While Pittsburgh’s lower-than-average crime rates didn’t hurt, our low cost of living probably played a big role in getting us a spot in Niche’s rankings: At $672, Pittsburgh’s median rent is almost $100 less than Indianapolis, the next-cheapest city on the list — and both Rust Belt towns are far more affordable than the $1,000-plus rent of front runners New York, San Francisco and Washington, D.C.

Are you a Millennial who wants to move to Pittsburgh? Niche is hiring.


#Sports: Penguins Nation is larger than we thought


The sports nuts over the The Bleacher Report culled Facebook Like data to come up with this map of NHL fandom across North America. Turns out Penguins Nation extends to a large part of the Eastern seaboard.

It’s a great day for hockey in West Virginia, Maryland, Virginia, North Carolina, South Carolina and large swaths of Canada!


#Art: Lawrenceville couple puts residence up for sale — but first asks a local artist to paint a mural on a blank wall


Kim Patterson and her partner, Dena Hofkosh, knew they were going to renovate their red-brick duplex when they bought it. But they faced a problem new floors couldn’t assuage.

“It had this big, blank wall,” Patterson says. “It just seemed like we needed a mural.”

Patterson asked around about local artists and found Jeremy Raymer, the genius behind the tribute to organic eating inside Marty’s Market.

The exterior wall of the 42nd Street property that faces Butler Street, Lawrenceville’s busy main drag, is now anything but blank. Raymer made the finishing touches to his mural Sunday; the piece is there to remind passersby about some of Lawrenceville’s history.

On the wall of Patterson’s property, the outline of the Doughboy Square War Memorial frames Stephen Foster, the 19th-century composer known as the “father of American music” and son of Lawrenceville’s founder.

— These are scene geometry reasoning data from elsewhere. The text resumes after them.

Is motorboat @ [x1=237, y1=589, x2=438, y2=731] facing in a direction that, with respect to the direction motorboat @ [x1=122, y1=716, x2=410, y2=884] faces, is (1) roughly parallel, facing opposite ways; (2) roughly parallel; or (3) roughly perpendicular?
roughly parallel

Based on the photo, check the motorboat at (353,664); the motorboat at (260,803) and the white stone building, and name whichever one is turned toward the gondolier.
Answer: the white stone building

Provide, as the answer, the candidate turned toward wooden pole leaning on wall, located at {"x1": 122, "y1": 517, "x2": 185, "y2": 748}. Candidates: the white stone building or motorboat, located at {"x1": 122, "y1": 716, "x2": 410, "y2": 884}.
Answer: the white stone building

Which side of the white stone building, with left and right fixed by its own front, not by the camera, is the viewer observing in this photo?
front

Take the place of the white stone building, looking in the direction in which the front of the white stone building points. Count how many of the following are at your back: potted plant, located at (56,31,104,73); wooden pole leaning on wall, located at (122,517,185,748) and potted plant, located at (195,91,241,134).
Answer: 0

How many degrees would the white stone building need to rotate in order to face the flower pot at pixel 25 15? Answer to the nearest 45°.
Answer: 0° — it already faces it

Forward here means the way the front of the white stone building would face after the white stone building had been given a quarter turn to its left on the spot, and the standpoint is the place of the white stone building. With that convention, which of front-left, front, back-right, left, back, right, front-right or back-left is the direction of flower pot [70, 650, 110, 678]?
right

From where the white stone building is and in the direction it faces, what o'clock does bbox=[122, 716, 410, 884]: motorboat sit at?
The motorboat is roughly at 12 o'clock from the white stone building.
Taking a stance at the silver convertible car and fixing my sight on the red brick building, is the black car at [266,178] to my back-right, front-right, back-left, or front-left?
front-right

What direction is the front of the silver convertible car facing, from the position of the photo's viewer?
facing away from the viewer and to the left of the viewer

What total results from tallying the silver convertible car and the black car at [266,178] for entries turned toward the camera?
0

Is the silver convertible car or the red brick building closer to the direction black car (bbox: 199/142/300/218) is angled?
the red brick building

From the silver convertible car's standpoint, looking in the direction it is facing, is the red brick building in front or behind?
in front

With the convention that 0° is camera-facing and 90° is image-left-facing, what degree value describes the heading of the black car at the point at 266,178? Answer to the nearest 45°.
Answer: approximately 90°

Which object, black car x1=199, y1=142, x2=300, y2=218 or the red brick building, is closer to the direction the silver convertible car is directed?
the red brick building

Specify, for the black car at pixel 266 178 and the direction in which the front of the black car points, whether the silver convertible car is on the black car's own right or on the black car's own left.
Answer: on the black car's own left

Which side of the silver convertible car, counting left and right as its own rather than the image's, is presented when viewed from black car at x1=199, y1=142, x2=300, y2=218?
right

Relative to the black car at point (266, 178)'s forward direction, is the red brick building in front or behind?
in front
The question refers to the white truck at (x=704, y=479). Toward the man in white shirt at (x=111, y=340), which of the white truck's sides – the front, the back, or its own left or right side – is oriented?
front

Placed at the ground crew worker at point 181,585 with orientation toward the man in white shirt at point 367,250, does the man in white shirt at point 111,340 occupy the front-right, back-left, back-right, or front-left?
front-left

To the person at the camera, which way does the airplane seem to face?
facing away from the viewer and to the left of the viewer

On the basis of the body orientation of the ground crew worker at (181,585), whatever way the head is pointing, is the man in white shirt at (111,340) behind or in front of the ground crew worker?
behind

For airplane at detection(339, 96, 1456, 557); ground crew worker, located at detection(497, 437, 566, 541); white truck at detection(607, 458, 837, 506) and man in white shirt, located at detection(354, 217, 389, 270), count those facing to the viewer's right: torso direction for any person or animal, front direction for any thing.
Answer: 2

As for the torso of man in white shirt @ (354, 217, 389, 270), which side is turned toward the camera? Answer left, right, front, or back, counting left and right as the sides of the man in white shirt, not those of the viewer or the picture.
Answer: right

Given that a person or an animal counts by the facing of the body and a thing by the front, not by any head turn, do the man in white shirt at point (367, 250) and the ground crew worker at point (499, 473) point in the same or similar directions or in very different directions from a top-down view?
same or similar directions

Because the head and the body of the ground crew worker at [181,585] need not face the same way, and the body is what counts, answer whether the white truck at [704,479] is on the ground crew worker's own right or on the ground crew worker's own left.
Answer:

Raymer says he painted the mural in white and then coated it in a polyurethane finish, giving it a glossier look than the surrounding brick.

He says he took inspiration from the work of Alexandre Farto, a Portuguese street artist also known as Vhils, even if their styles are different — Vhils often carves murals directly into walls.

“It will catch your eye but not necessarily grab your attention and be really loud,” Raymer says of the Foster mural. “Everything blended in. It’s kind of a subtle piece.”

Now that she is trying to sell the house, Patterson hopes its next owner will keep the new addition: “We took a big risk, hoping that whoever buys the house will like it,” she says.